Enunciado do exercício:
No texto fornecido, quanto se recebe depois de capinar o dia inteiro, de sol a sol?

Texto fornecido:
==============================

Vá passar uns dias de fome e, quem sabe, de sede, na casa de um desses milhões de brasileiros.
Eu acho que essa experiência seria fantástica para vocês conhecerem o país onde vivem, seu povo e suas necessidades.
Peguem uma enxada, capinem o dia inteiro, de sol a sol, comendo uma comida fria, sem sabor, sem proteína, e depois receba dez reais por isso.
Veja a cara de nojo com que essa nossa “elite branca” olha para você e sinta a maravilha de ser brasileiro.
Mande seus filhos venderem balas nos sinais, fazer malabares enquanto você recolhe latas de refrigerantes e cerveja e papel para poder viver mais um dia, faça isso por uma semana, somente uma semana.
Mande suas filhas se prostituírem por qualquer cinco reais para poder garantir um pouco mais de comida na mesa.
Façam isso e me digam depois se os cem reais por mês de ajuda são politiqueiros e eleitoreiros!
Enfrentem os mangues podres, buscando caranguejos para manter a panelada de arroz e feijão feita no fogão a lenha, para ser disputado pelos filhos.
Dispute a palma com o gado, para não morrer de fome! Bebam a água apodrecida nas cacimbas para não morrer de sede!
Tentem sobreviver desta forma, pelo menos uma semana!
Agora, uma coisa irá surpreendê-los: esse povo faminto, miserável, por incrível que pareça, é muito mais solidário que a pequena burguesia hipócrita, solidário e companheiro, amigo.
Na pobreza; se divide o pão, na sede; se dá água, na dor; se dá alento.
Alento e consolo, coisas que a nossa elite não conhece.
Tome um pouco de cachaça, mesmo que te chamem de alcoólatra, escondidos sob o glamour dos vinhos importados e do uísque paraguaio que teimam em ostentar.
Tome um gole, converse com os companheiros, batize seus filhos, console as dores de todos, e tão comuns e iguais.
Faça isso e perceberás por que Jesus Cristo,quando veio à Terra, não quis a “elite branca” nem a burguesia. Nasceu e viveu entre os miseráveis de seu tempo, falou com eles e para eles.
Depois de dois mil anos, o trigo e o joio continuam iguais.
Absolutamente iguais.
A próxima vez que orares e fores a um templo, pensem nisso.
O verdadeiro Cristo não anda de helicóptero e nem tem nojo dos homens e, muito menos, não passa por eles como que a ignorá-los.
Tenha coragem e arrebente a redoma de vidro em que vives, te garanto que vai ser muito bom, para sua alma e para sua vida.
Daí, quem sabe, vás começar a entender que coisa linda e maravilhosa é o ser humano, em sua essência e que “cheiro de povo” é muito mais agradável do que o cheiro do cavalo.

==============================

Trecho de origem:
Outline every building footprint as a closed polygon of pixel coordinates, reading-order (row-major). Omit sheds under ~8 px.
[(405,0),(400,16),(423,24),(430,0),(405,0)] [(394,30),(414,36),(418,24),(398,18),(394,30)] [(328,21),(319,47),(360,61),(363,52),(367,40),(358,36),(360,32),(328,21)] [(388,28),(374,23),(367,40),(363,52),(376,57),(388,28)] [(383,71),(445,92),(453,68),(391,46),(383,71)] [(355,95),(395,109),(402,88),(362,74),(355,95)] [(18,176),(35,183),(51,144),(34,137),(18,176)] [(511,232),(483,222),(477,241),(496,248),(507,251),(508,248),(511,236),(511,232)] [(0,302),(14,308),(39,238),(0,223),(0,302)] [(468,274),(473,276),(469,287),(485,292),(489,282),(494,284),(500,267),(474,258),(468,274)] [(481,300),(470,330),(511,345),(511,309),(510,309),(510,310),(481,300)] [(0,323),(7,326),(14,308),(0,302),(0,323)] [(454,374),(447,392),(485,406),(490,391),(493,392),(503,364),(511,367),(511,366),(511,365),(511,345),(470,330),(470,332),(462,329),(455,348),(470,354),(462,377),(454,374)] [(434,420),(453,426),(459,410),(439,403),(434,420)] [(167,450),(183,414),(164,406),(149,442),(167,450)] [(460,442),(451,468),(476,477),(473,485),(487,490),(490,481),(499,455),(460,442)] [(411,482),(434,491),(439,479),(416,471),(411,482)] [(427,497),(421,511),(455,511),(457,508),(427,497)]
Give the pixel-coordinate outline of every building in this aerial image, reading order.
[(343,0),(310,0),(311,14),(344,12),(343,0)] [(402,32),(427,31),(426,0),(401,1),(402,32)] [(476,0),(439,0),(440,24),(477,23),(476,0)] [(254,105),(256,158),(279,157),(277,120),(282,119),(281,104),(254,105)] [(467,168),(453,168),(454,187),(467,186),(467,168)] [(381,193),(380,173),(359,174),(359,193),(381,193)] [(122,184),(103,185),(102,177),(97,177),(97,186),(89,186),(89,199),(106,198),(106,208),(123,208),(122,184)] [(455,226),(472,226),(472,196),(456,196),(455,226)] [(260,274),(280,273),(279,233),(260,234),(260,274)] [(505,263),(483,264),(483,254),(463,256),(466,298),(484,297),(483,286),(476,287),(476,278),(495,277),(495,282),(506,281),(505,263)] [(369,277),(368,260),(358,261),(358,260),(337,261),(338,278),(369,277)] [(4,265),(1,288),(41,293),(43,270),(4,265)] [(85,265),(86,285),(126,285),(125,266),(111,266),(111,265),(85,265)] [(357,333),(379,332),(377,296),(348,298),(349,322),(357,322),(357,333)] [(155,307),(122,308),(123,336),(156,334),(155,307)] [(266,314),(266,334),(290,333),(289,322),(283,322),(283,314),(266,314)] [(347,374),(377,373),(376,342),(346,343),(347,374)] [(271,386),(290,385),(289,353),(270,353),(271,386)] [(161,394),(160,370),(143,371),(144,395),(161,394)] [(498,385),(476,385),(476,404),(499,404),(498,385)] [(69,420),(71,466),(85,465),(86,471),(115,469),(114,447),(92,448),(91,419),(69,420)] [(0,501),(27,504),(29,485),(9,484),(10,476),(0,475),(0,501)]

==============================

Resolução da tarefa:
Dez reais.